O relatório aponta que o aumento na utilização de criptomoedas na Argentina não se deve apenas à procura de investimento, mas também às mudanças na infraestrutura de pagamento. Maxi Raimondi, diretor financeiro da Lemon, afirma que a tecnologia de criptografia está a integrar-se progressivamente no sistema financeiro, tal como a internet, sendo utilizada diariamente por muitas pessoas sem que percebam que dependem de redes criptografadas.

Dados indicam que o uso de stablecoins para pagamentos tem desempenhado um papel importante no crescimento de utilizadores na Argentina. Em 2025, devido à desvalorização do real brasileiro e à valorização do peso argentino, muitos turistas argentinos viajam ao Brasil para turismo e compras. Durante as compras no Brasil, os turistas geralmente utilizam aplicações móveis compatíveis com o sistema de pagamento Pix para concluir as transações.

O Pix, lançado pelo Banco Central do Brasil em 2020, tornou-se o principal método de pagamento no país, com uma taxa de utilização que supera até mesmo os cartões de crédito e débito tradicionais. Muitas aplicações que suportam Pix utilizam stablecoins como USDT na fase de liquidação, permitindo que turistas argentinos usem criptomoedas de forma indireta nas suas despesas diárias.

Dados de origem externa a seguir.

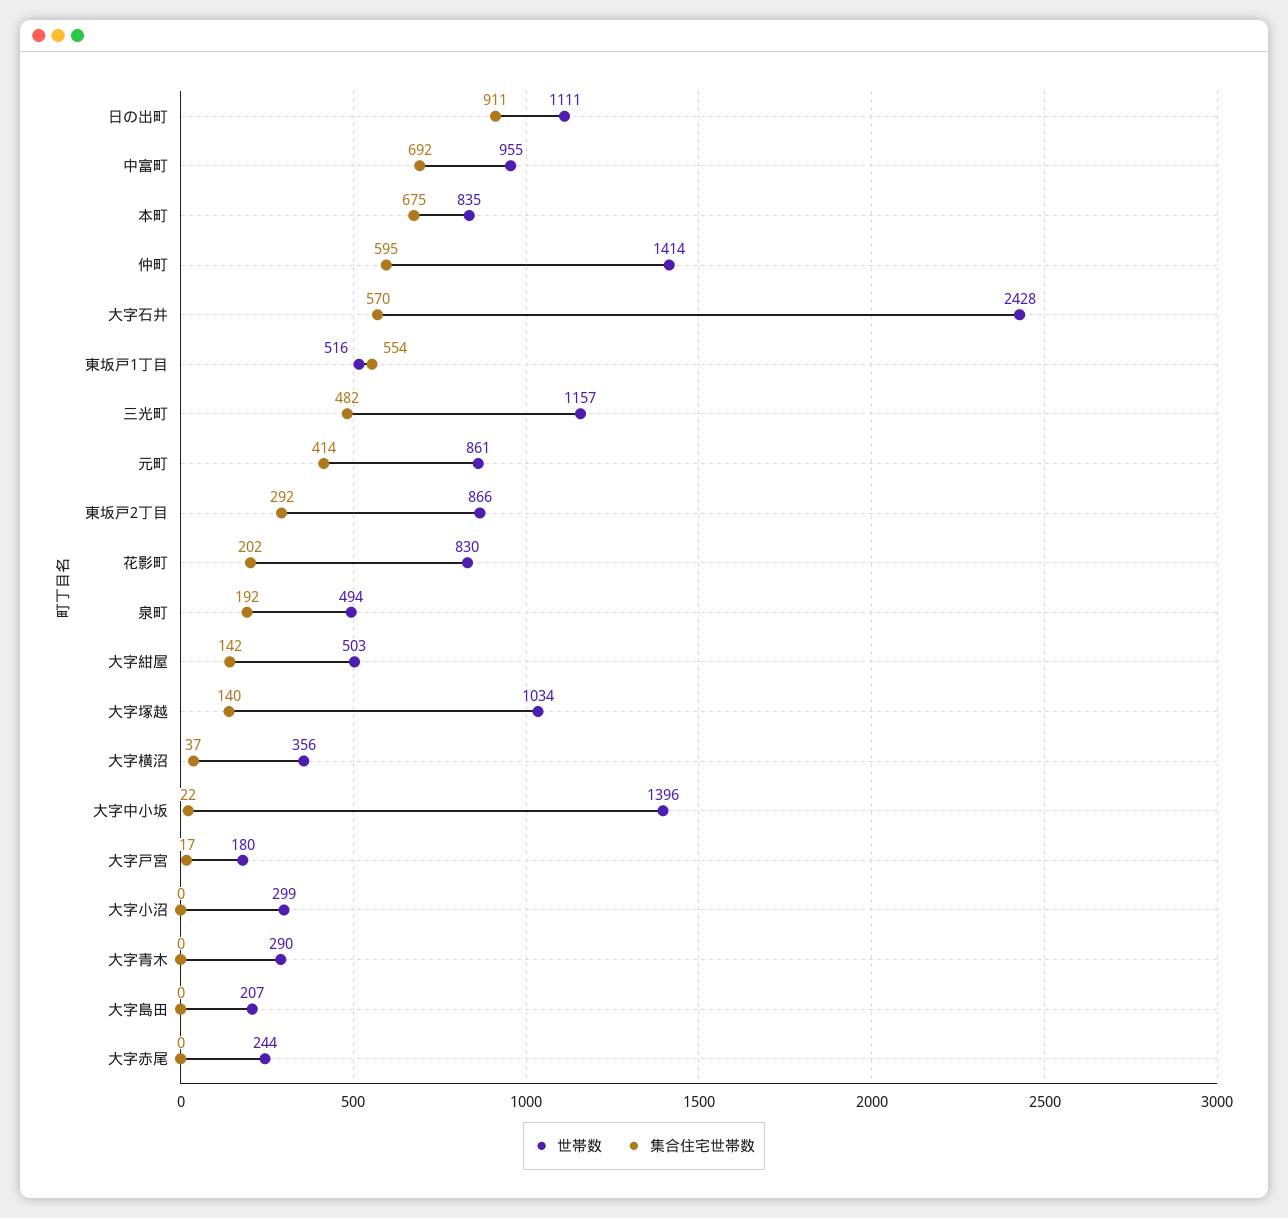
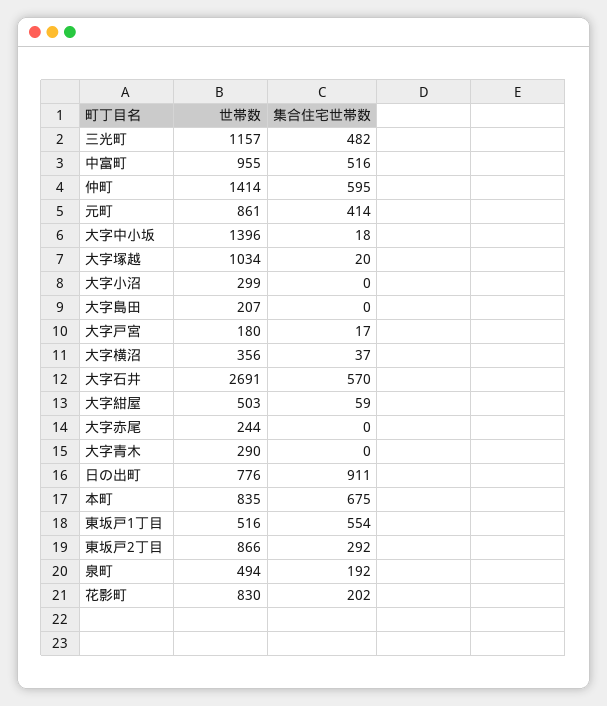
世帯数, 日の出町: 1111 -> 776
集合住宅世帯数, 中富町: 692 -> 516
世帯数, 大字石井: 2428 -> 2691
集合住宅世帯数, 大字紺屋: 142 -> 59
集合住宅世帯数, 大字塚越: 140 -> 20
集合住宅世帯数, 大字中小坂: 22 -> 18

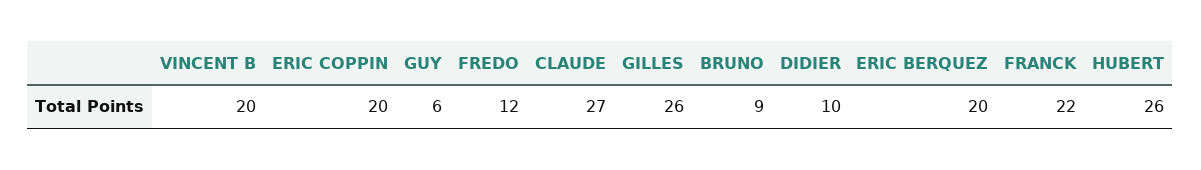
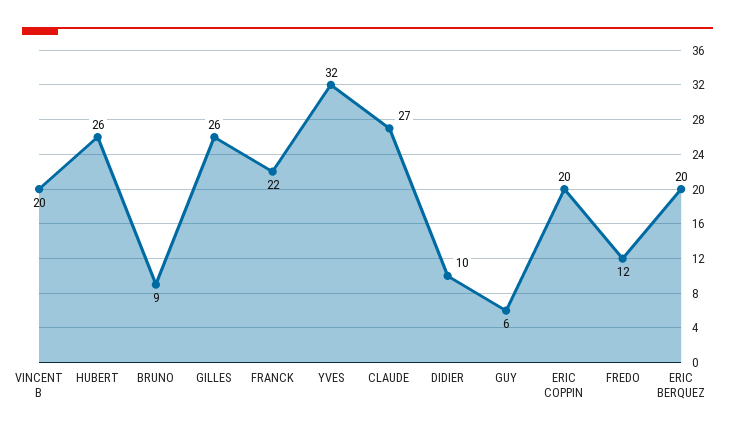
YVES: none -> 32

Raimondi afirma que, atualmente, o número de argentinos a usar ativos criptográficos já é quatro vezes maior do que em 2021, embora muitos utilizadores não percebam que estão a fazer transações com stablecoins. Enquanto no início as criptomoedas eram principalmente uma forma de preservar valor, hoje as stablecoins estão a tornar-se ferramentas essenciais para consumo transfronteiriço e pagamentos diários.

O relatório também destaca que muitos argentinos adquiriram anteriormente ativos digitais denominados em dólares americanos, principalmente para se protegerem contra a inflação de longo prazo. No entanto, com a inflação a diminuir gradualmente, espera-se que a taxa de inflação na Argentina em 2025 atinja o nível mais baixo em oito anos, e o uso de criptomoedas começa a expandir-se do refúgio de valor para o setor de pagamentos.

Ao mesmo tempo, a adoção de criptomoedas no Peru também está a crescer rapidamente. O relatório prevê que, até 2025, o número de downloads de aplicações de criptomoedas no país ultrapassará 2,9 milhões, um aumento de cerca de 50% em relação ao ano anterior. Apesar de os investidores locais continuarem a valorizar o Bitcoin a longo prazo, as stablecoins e ativos digitais denominados em dólares continuam a ser mais populares nas transações diárias.

Analistas acreditam que a América Latina está a desenvolver um padrão de uso de criptomoedas centrado em pagamentos com stablecoins, consumo transfronteiriço e proteção contra a inflação, uma tendência que poderá continuar a impulsionar a penetração de ativos digitais na região.